In 1982, when the third national census took place, the county counted 385,662 Han Chinese people (99.45% of the population) and 2,131 minorities (0.55%) for a record total of 387,793. The minorities consisted of 1,929 Hui people, 51 Miao people, 49 Dong people, 21 Tujia people, 30 Zhuang people, 21 Manchu people, 6 Buyi people, 4 Tibetans, 3 Mongolians, 3 Yao people, 2 Uyghur, and 2 Korean.

==Administrative divisions==
The administrative division of Chibi dates from the Song dynasty. From the Song dynasty to the Yuan dynasty, it was reclassified as a township. In the Ming dynasty, it divided into a capital system. From the Qing dynasty to 1932, it changed to a township and group system. After 1949, the government of Chibi set up a district office as the county agency, managing several townships and communes.
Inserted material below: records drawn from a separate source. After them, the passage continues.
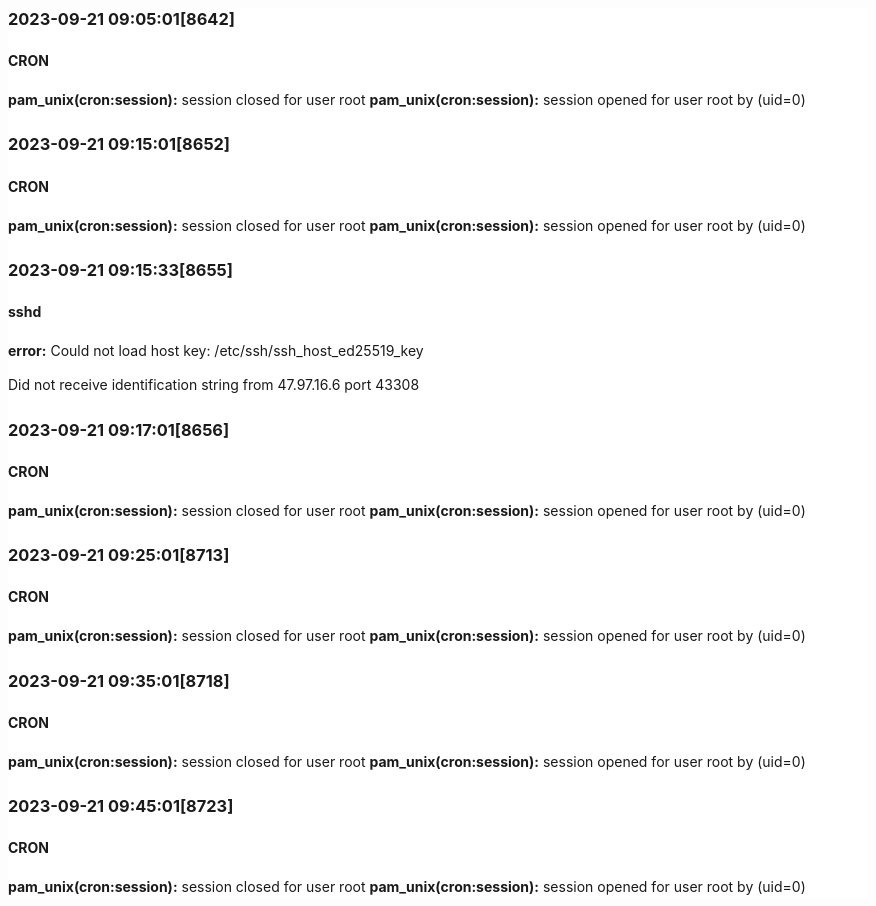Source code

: 


### 2023-09-21 09:05:01[8642]
#### CRON
**pam_unix(cron:session):** session closed for user root
**pam_unix(cron:session):** session opened for user root by (uid=0)




### 2023-09-21 09:15:01[8652]
#### CRON
**pam_unix(cron:session):** session closed for user root
**pam_unix(cron:session):** session opened for user root by (uid=0)




### 2023-09-21 09:15:33[8655]
#### sshd
**error:** Could not load host key: /etc/ssh/ssh_host_ed25519_key

Did not receive identification string from 47.97.16.6 port 43308



### 2023-09-21 09:17:01[8656]
#### CRON
**pam_unix(cron:session):** session closed for user root
**pam_unix(cron:session):** session opened for user root by (uid=0)




### 2023-09-21 09:25:01[8713]
#### CRON
**pam_unix(cron:session):** session closed for user root
**pam_unix(cron:session):** session opened for user root by (uid=0)




### 2023-09-21 09:35:01[8718]
#### CRON
**pam_unix(cron:session):** session closed for user root
**pam_unix(cron:session):** session opened for user root by (uid=0)




### 2023-09-21 09:45:01[8723]
#### CRON
**pam_unix(cron:session):** session closed for user root
**pam_unix(cron:session):** session opened for user root by (uid=0)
In 1975 it dismantled the district to become a township but was restored to district status in 1984. In 1987 the district once again was changed to town status.

Chibi has jurisdiction over ten towns, a township, three subdistricts, an agriculture zone, three state-owned agriculture, forestry, tea, 152 village committees, and 1,682 village groups.

Three subdistricts:
- Puqi Subdistrict (蒲圻街道), Chimagang Subdistrict (赤马港街道), Lushuihu Subdistrict (陆水湖街道)

Ten towns:
- Xindian (新店镇), Zhaoliqiao (赵李桥镇), Cha'anling (茶庵岭镇), Chebu (车埠镇), Chibi Town (赤壁镇) (or 周郎嘴回族镇), Liushanhu (柳山湖镇), Shenshan (神山镇), Zhonghuopu (中伙铺镇), Guantangyi (官塘驿镇), (黄盖湖镇)
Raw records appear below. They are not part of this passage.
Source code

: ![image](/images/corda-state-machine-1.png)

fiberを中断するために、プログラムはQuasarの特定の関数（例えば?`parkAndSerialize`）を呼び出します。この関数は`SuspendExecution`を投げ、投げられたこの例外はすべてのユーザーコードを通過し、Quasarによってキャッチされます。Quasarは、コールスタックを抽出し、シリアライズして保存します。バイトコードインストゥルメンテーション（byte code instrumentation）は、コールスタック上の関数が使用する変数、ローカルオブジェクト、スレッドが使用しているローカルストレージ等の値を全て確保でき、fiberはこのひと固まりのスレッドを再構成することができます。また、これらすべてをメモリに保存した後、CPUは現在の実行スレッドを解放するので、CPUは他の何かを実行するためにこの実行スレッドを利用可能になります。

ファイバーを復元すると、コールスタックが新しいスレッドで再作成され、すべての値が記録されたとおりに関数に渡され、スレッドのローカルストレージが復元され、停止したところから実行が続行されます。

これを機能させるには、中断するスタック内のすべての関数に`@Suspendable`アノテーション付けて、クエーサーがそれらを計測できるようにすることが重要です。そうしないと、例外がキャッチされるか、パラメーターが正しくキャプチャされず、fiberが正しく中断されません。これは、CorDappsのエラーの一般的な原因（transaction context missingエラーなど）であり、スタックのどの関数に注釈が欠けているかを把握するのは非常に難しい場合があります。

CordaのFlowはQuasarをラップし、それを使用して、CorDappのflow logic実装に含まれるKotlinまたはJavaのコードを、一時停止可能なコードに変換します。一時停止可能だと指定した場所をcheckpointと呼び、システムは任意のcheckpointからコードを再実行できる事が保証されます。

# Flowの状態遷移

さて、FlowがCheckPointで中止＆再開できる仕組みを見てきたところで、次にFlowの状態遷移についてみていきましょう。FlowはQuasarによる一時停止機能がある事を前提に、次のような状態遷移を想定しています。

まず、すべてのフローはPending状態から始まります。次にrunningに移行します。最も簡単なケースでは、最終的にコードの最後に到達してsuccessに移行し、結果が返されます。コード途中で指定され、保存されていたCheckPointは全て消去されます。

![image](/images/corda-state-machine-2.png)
The only township is Yujiaqiao Township (余家桥乡)

Other areas:
- Pufang Industrial Park (蒲纺工业园), Guantangyi Forestry (官塘驿林场), Yangloudong Tea Plantation (羊楼洞茶场), Canghu Development Area (沧湖开发区), Chibi Economic Development Area (赤壁市经济开发区)

==Climate==

Climate data for Chibi, elevation 47 m (154 ft), (1991–2020 normals, extremes 1981–present)
| Month | Jan | Feb | Mar | Apr | May | Jun | Jul | Aug | Sep | Oct | Nov | Dec | Year |
| Record high °C (°F) | 24.6 (76.3) | 29.5 (85.1) | 35.5 (95.9) | 36.0 (96.8) | 36.6 (97.9) | 38.6 (101.5) | 41.2 (106.2) | 41.3 (106.3) | 39.2 (102.6) | 36.2 (97.2) | 32.7 (90.9) | 25.7 (78.3) | 41.3 (106.3) |
| Mean daily maximum °C (°F) | 9.1 (48.4) | 12.2 (54.0) | 16.9 (62.4) | 23.4 (74.1) | 27.7 (81.9) | 30.7 (87.3) | 33.8 (92.8) | 33.2 (91.8) | 29.2 (84.6) | 23.9 (75.0) | 18.0 (64.4) | 11.9 (53.4) | 22.5 (72.5) |
| Daily mean °C (°F) | 5.0 (41.0) | 7.7 (45.9) | 12.0 (53.6) | 18.1 (64.6) | 22.8 (73.0) | 26.3 (79.3) | 29.5 (85.1) | 28.7 (83.7) | 24.5 (76.1) | 18.9 (66.0) | 12.9 (55.2) | 7.2 (45.0) | 17.8 (64.0) |
| Mean daily minimum °C (°F) | 2.1 (35.8) | 4.5 (40.1) | 8.4 (47.1) | 14.1 (57.4) | 18.9 (66.0) | 22.9 (73.2) | 26.1 (79.0) | 25.4 (77.7) | 21.0 (69.8) | 15.4 (59.7) | 9.4 (48.9) | 4.1 (39.4) | 14.4 (57.8) |
| Record low °C (°F) | −6.5 (20.3) | −7.5 (18.5) | −3.0 (26.6) | 3.1 (37.6) | 9.0 (48.2) | 12.6 (54.7) | 18.8 (65.8) | 16.8 (62.2) | 11.7 (53.1) | 2.8 (37.0) | −1.9 (28.6) | −10.0 (14.0) | −10.0 (14.0) |
| Average precipitation mm (inches) | 72.9 (2.87) | 92.0 (3.62) | 133.6 (5.26) | 191.8 (7.55) | 204.0 (8.03) | 240.0 (9.45) | 225.0 (8.86) | 142.9 (5.63) | 87.2 (3.43) | 82.4 (3.24) | 79.1 (3.11) | 46.7 (1.84) | 1,597.6 (62.89) |
| Average precipitation days (≥ 0.1 mm) | 12.0 | 12.5 | 15.5 | 13.8 | 14.0 | 14.2 | 13.2 | 11.9 | 9.4 | 10.2 | 10.5 | 9.4 | 146.6 |
| Average snowy days | 4.6 | 2.4 | 0.7 | 0 | 0 | 0 | 0 | 0 | 0 | 0 | 0.2 | 1.4 | 9.3 |
| Average relative humidity (%) | 79 | 78 | 78 | 76 | 77 | 80 | 75 | 78 | 78 | 77 | 78 | 76 | 78 |
| Mean monthly sunshine hours | 84.3 | 84.9 | 105.8 | 131.5 | 148.3 | 143.7 | 201.6 | 192.1 | 148.2 | 136.7 | 121.4 | 111.2 | 1,609.7 |
| Percentage possible sunshine | 26 | 27 | 28 | 34 | 35 | 34 | 47 | 47 | 40 | 39 | 38 | 35 | 36 |
Source: China Meteorological Administration

==Historic sites==
Yangloudong (羊楼洞), an old center of tea production and trade, is located in Zhaoliqiao town near Hubei's border with Hunan, some 26 km southwest of downtown Chibi.